A verbatim copy of every record is required, and no pictures should be included.
----
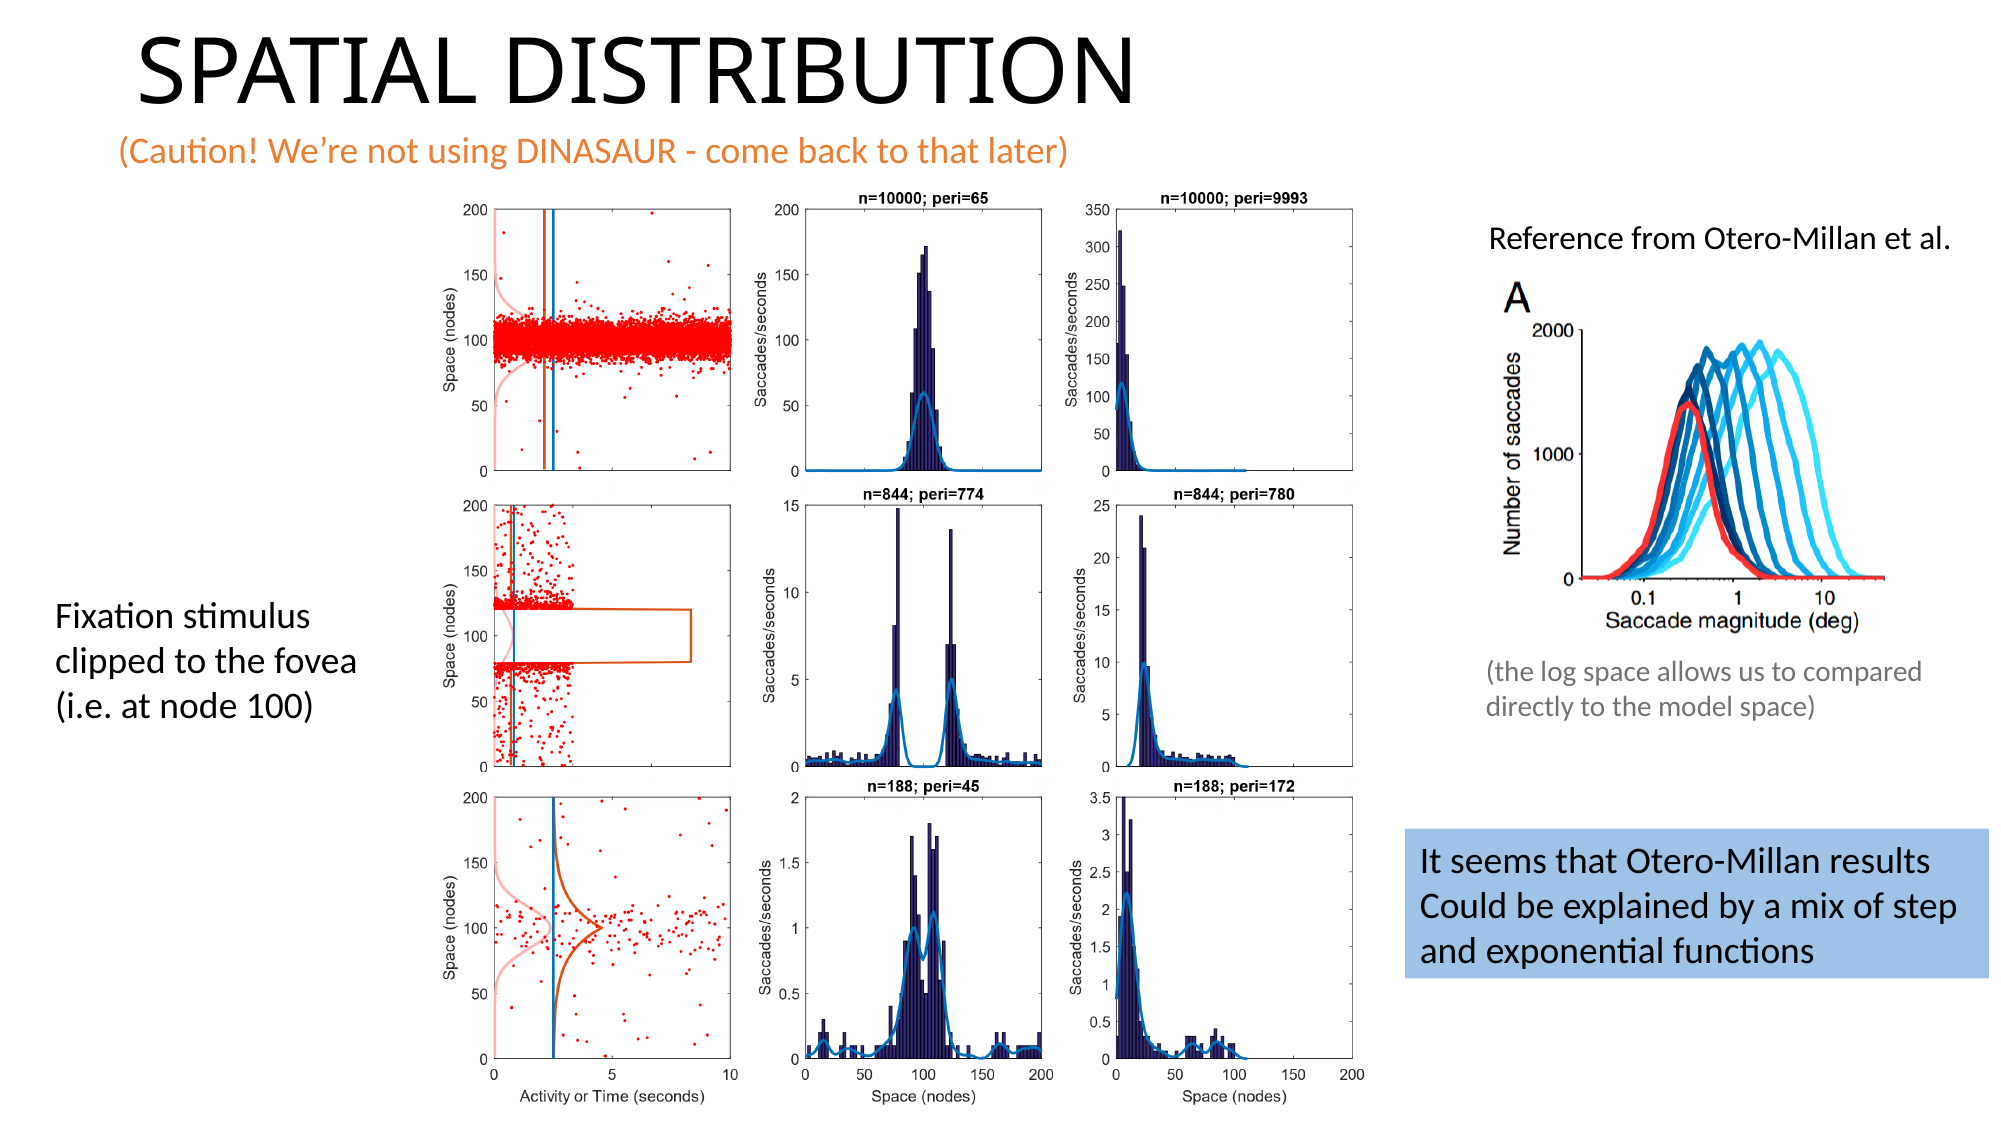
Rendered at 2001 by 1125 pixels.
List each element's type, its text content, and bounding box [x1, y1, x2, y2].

text_box (Caution! We’re not using DINASAUR - come back to that later) [103, 118, 1085, 179]
text_box It seems that Otero-Millan results Could be explained by a mix of step and exponential functions [1458, 828, 1989, 979]
picture [349, 184, 1458, 1105]
text_box Reference from Otero-Millan et al. [1474, 208, 1968, 264]
picture [1470, 242, 1911, 656]
title SPATIAL DISTRIBUTION [121, 0, 1847, 183]
text_box (the log space allows us to compared directly to the model space) [1471, 644, 2000, 730]
text_box Fixation stimulus clipped to the fovea (i.e. at node 100) [40, 583, 349, 734]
----
## Solution to the problem
Rendered at 2001 by 1125 pixels.
List each element's type, its text content, and bounding box [x1, y1, x2, y2].

text_box (Caution! We’re not using DINASAUR - come back to that later) [103, 118, 1085, 179]
text_box It seems that Otero-Millan results Could be explained by a mix of step and exponential functions [1458, 828, 1989, 979]
picture [349, 184, 1458, 1105]
text_box Reference from Otero-Millan et al. [1474, 208, 1968, 264]
picture [1470, 242, 1911, 656]
title SPATIAL DISTRIBUTION [121, 0, 1847, 183]
text_box (the log space allows us to compared directly to the model space) [1471, 644, 2000, 730]
text_box Fixation stimulus clipped to the fovea (i.e. at node 100) [40, 583, 349, 734]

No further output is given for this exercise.